UNIScan — On‑device OCR Scanner
High‑speed scanning with on‑device OCR, native modules, and end‑to‑end encrypted results for privacy‑sensitive workflows.




Overview
Uniscan is a privacy-first mobile scanner for Android and iOS (Expo + React Native) that captures documents, cleans them up, recognizes text fully offline, and lets you sign & encrypt files before you share. It ships with two OCR engines: Google ML Kit (unbundled, no Play Services) for Latin/Chinese/Devanagari/Japanese/Korean and Tesseract for Arabic/Cyrillic — both running on the device. A built-in encryption vault (AES-256-GCM) and optional biometric unlock keep clear files short-lived and encrypted by default.
Core flows:
- Scan or import images/PDFs → auto-crop/enhance → OCR on-device → export as text/PDF/DOCX.
- Encrypt before sharing (.uenc envelope) or keep inside the app’s vault.
- Bring files into Uniscan from other apps via Android’s Share sheet (custom native bridge).
- Automatic wipe of decrypted previews, session auto-lock, and screenshot/recording prevention while sensitive screens are open.
Targeted audience
- Field teams & SMBs that need fast capture + OCR with no cloud dependency.
- Legal/finance/healthcare staff who must keep data resident on the device.
- Privacy-conscious individuals who want local-only scanning and encryption.
- Developers/IT needing a secure scanning tool that still plays well with MDM and enterprise sharing.
The challenge
Most mobile scanners either upload to a cloud for OCR or bundle SDKs that phone home.
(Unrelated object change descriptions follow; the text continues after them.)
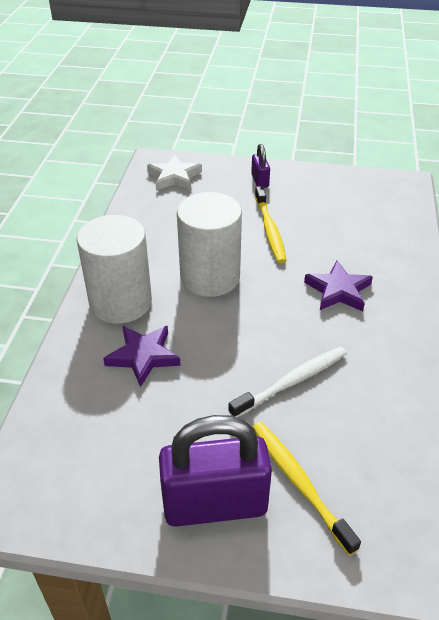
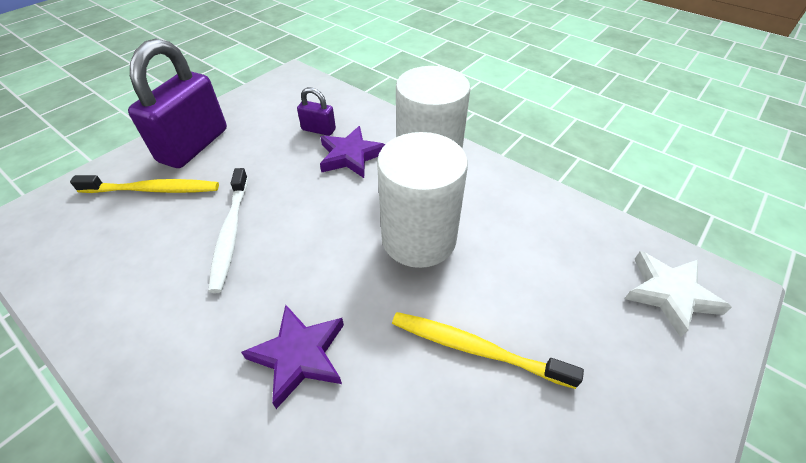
camera: 120 degrees right, 5 degrees up
(260, 181) = (629, 416): purple padlock -> purple padlock (318, 130)

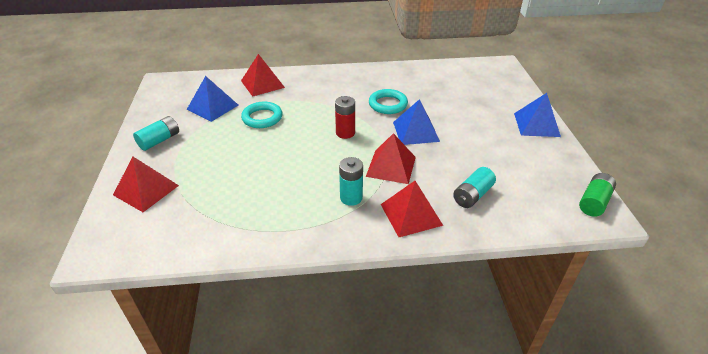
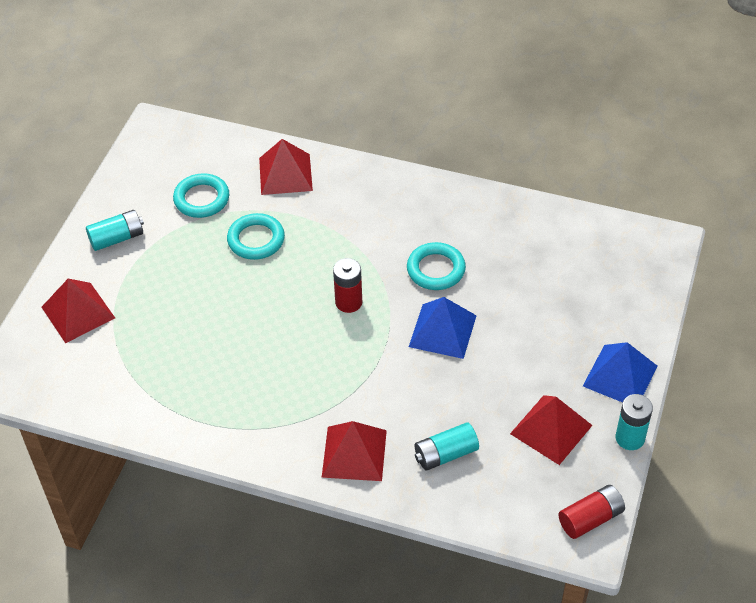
camera: 25 degrees right, 10 degrees up
(212, 107) = (201, 199): blue pyramid -> turquoise ring
(351, 198) = (299, 405): turquoise battery -> turquoise battery (630, 438)
(391, 166) = (374, 377): red pyramid -> red pyramid (551, 429)
(594, 202) = (590, 518): green battery -> red battery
That fails strict compliance and breaks in low-connectivity environments. Teams needed reliable OCR for multiple scripts, strong encryption, and hardened UX (no accidental screenshots or lingering decrypted files) — all without sending data off the device.
Our approach
100% on-device pipeline with native glue where it matters:
- Dual OCR engines, offline:
- Defense-in-depth for clear data:
- Share-in / Share-out with control:
- Predictable file layout (no surprises):
ML Kit (unbundled) is baked into the app bundle, so recognition runs locally and works without Google Play Services.
Tesseract (Android) via a custom native module (TesseractDirect) for Arabic/Cyrillic and other .traineddata packs. The app includes a tessdata bridge to point Tesseract at bundled language files.
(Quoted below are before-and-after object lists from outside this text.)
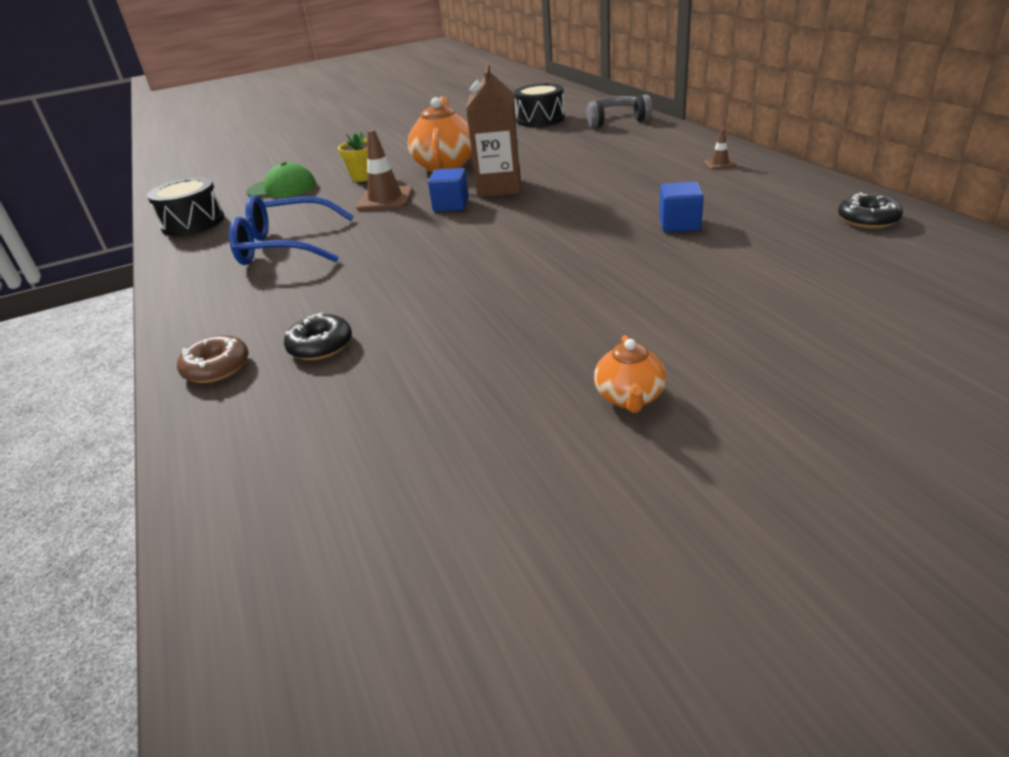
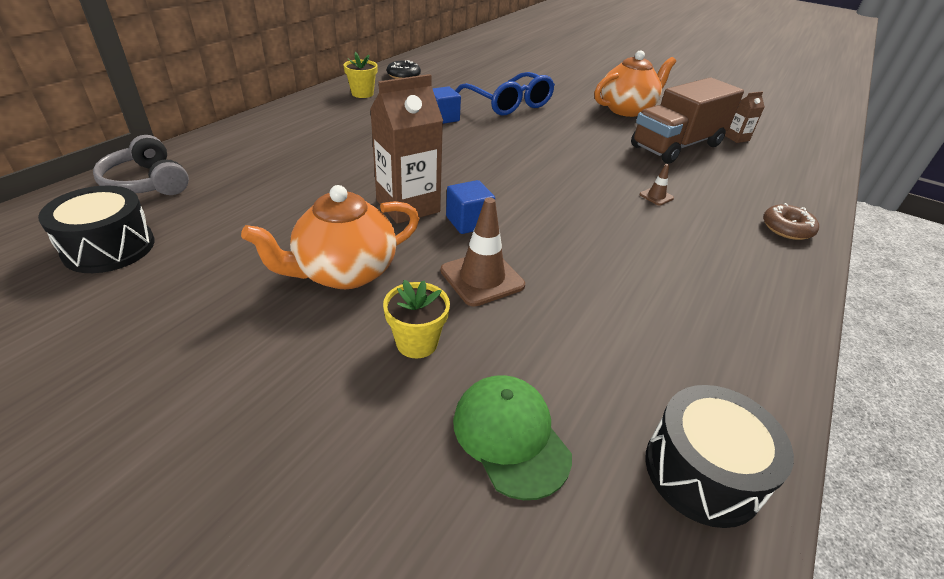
camera: 130 degrees left, 5 degrees up
(285, 246) = (645, 298): blue glasses -> blue glasses (508, 104)
(320, 346) = (713, 198): black donut -> none
(409, 489) = (736, 138): none -> brown carton
(454, 386) = (676, 146): none -> brown truck
(629, 398) = (627, 109): orange teapot -> orange teapot, size x1.85
(719, 164) = (311, 116): brown traffic cone -> brown traffic cone (656, 196)
(787, 189) = (362, 94): none -> yellow flower pot

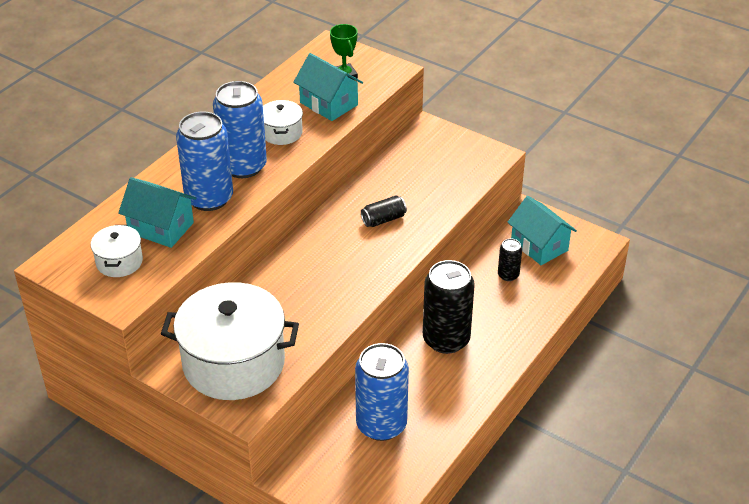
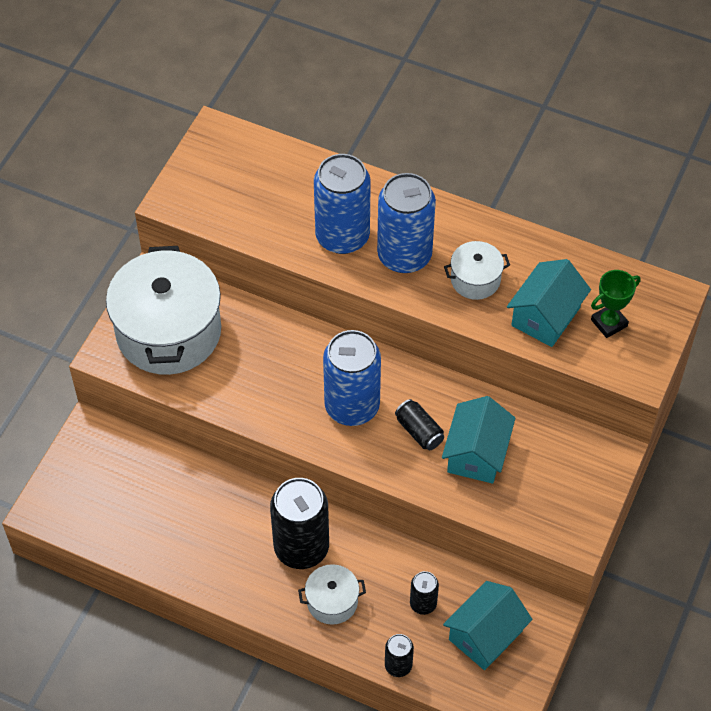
camera: 80 degrees right, 15 degrees up
(119, 262) = (228, 184): white pot -> white pot (332, 601)
(161, 228) = (286, 206): turquoise house -> turquoise house (476, 454)
(381, 425) = (166, 501): blue can -> blue can (352, 406)
(559, 296) = (398, 665): none -> black can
Vault encryption uses AES-256-GCM via react-native-quick-crypto, with keys in SecureStore and optional passphrase + biometrics.
Auto-wipe of temporary decrypted files when the app backgrounds; session auto-lock after inactivity; screen-capture blocking on sensitive screens.
Custom ShareBridge (Android) reads incoming share intents so documents can be received privately.
Exports can be encrypted by default (.uenc envelope) before leaving the app, or shared as images/PDF/DOCX when policy allows.
Private app directories such as uni-scans/ (captured images), uni-docs/ (imports/exports), and dedicated vault paths keep clear vs. encrypted data separated and manageable.
The stack
- Framework & runtime: Expo 53, React Native 0.79, React 19, Expo Router.
- Camera & media: expo-camera, expo-image-manipulator, expo-media-library, expo-sharing, expo-document-picker.
- OCR:
- @react-native-ml-kit/text-recognition (unbundled model packs for latin/chinese/devanagari/japanese/korean).
- Tesseract Android native module (TesseractDirect) + tessdata bridge; .traineddata bundled in assets/tessdata/.
- Security & crypto:
- Vault in lib/cryptoVault.ts using AES-256-GCM (react-native-quick-crypto) with PBKDF2 when encrypting via passphrase; keys in Expo SecureStore; optional biometrics via expo-local-authentication.
- Session lock, decrypted file wiper, screen-capture prevention (expo-screen-capture).
- Storage & OS bridges: expo-file-system, AsyncStorage, custom ShareBridge for Android share intents.
- Export & docs: docx, expo-print (PDF), plus image/PDF exporters; optional filename utilities and HTML export helpers.
- UI: Expo vector icons, Safe Area Context, bottom tabs; Skia available for image effects.
- Android config: minSdk 26 / targetSdk 35, ProGuard rules included; ML Kit + Tesseract plugins configure native dependencies at build time.
Results
- Reliable OCR without network for Latin, CJK, Devanagari, Arabic, Cyrillic (and extensible via tessdata).
- Compliance-friendly posture: no analytics SDKs, no background uploads, no third-party cloud OCR.
- Safer sharing with one-tap encryption, short-lived clear previews, and screenshot blocking.
- Smooth UX: tabbed navigation for Scanner, Documents, Editor, Sign & Encrypt, Export, Settings, Vault; device haptics; polished camera flow.